So what are they looking for?
Education has long been about being well-rounded. It’s about developing critical thinking skills, researching to prove out a set of assumptions, and learning how to convey that knowledge to others. These are the soft skills that come as a byproduct rather than a direct or overtly pursued result of education.
In many ways, these soft skills increase in demand in the job market at a faster pace than the particular knowledge base that may be at the heart of someone’s major or degree. These are also a valuable metric for a prospective employee’s flexible skills- to be able to teach is to be able to be taught- a mirror of one’s ability to learn new processes and technologies quickly.

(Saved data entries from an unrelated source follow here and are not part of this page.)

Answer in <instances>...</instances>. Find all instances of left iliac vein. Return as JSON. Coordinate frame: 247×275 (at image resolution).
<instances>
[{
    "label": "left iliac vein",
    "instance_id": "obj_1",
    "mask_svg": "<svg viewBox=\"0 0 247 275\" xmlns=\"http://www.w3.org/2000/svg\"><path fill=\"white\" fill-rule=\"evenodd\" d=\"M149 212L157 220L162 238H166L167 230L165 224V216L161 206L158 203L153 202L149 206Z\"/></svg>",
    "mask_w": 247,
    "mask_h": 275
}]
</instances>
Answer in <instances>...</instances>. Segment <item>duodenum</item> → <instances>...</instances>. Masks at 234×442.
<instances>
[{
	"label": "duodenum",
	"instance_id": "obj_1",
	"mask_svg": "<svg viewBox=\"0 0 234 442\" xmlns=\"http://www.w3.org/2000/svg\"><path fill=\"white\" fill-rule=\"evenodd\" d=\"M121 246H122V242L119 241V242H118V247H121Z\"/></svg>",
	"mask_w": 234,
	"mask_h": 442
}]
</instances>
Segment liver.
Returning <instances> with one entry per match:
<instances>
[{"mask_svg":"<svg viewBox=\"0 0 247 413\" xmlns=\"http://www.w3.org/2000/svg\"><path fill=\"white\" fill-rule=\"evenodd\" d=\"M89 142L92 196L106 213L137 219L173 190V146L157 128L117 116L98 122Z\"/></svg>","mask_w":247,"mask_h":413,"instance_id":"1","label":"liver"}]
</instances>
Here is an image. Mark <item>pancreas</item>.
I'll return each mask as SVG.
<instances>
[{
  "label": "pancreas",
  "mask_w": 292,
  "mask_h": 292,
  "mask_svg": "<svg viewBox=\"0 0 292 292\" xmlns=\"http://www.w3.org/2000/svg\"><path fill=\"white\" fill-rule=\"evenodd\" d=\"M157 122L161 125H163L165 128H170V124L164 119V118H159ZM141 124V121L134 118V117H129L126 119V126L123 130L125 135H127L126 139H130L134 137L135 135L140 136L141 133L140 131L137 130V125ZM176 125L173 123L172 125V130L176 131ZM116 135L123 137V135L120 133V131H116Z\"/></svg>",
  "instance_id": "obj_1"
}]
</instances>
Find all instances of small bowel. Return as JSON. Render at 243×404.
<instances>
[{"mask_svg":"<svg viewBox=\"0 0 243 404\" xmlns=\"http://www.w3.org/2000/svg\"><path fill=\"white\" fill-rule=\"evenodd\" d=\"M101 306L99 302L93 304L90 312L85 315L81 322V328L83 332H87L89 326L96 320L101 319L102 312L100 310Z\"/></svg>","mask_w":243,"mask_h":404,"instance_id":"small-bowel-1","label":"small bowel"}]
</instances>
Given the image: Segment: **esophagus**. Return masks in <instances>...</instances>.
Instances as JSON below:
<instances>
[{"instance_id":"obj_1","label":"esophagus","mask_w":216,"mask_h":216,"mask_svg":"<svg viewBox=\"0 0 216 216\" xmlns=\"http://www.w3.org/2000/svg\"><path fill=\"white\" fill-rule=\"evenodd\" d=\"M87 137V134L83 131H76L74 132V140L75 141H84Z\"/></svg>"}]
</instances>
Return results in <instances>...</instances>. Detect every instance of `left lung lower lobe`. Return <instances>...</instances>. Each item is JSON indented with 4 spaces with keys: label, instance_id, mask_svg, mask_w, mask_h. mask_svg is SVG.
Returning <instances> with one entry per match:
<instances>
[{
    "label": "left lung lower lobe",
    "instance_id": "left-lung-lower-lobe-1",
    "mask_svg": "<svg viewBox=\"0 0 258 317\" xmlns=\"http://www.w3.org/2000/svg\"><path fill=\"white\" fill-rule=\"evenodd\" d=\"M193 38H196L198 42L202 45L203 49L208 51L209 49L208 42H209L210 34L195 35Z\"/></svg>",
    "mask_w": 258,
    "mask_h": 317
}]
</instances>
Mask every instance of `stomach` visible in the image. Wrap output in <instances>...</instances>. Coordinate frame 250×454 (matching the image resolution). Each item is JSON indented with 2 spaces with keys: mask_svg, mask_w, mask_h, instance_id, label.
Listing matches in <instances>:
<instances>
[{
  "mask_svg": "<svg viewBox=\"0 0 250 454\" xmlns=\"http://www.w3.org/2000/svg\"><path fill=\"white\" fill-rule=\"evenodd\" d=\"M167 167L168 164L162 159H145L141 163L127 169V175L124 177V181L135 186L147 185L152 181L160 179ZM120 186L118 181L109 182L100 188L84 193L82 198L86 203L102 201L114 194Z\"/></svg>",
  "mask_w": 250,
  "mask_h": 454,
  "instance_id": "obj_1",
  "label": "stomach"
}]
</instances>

These being “intangible” and only able to be proven overtime on the job has necessitated a longer runway in getting a recent grad to where they want to go.
In many ways, it also offloads the cost and risk of a company having to test the waters of new employees onto “sub-degree” employers. In short, education does not mitigate the risk that someone doesn’t have these soft skills.
Education vs. Training
The other side of the coin is training- specifically in a practical rather than theoretical way. The increase in soft skills is only overshadowed by the increase in demand for technical skills. In a recent study by Upwork, the addition of technical skills can fully double the amount of available job offers. We see this all the time without identifying it as such- the unbundling of degrees- a creation of micro-credentials to put together a more comprehensive picture of what applicants can, and, as importantly- can’t do.
The addition of technical skills can fully double the amount of available job offers.Noted By Upwork
Take an MBA- high level and theoretical skills that are of course invaluable in any business setting. For multiple generations, you’re hard-pressed to find them out of work or anything less than extremely high demand. While this still holds true, it is not the silver bullet that it used to be.
The question you ask an MBA has now become “How do you manage and optimize in a technology-driven workplace if you don’t have the technical skills?”
They may possess 6 years worth of soft skills, but without technical skills, it becomes abstract and even academic. The confluence of these new realities bring us to an inescapable truth- degrees, while valuable, are far less valuable and a far cry from a job guarantee than ever before.
The fact of the matter is that degrees are static- the job market is not. Degrees often collect dust in the staid walls of their owners, but true credentials- skills that are used, augmented and scaled- require constant validation.
The pace at which any industry changes has rendered degrees subject to something entirely new- expiration dates. Today’s most in-demand jobs didn’t even exist a mere decade ago. Your job, duties, roles, and responsibilities are dynamic and constantly changing. A degree shows that you have the knowledge base, whereas the true skills and micro-credentials show you know how to handle them.
Now the key is how will you put together a plan for education, credentialing, and validation?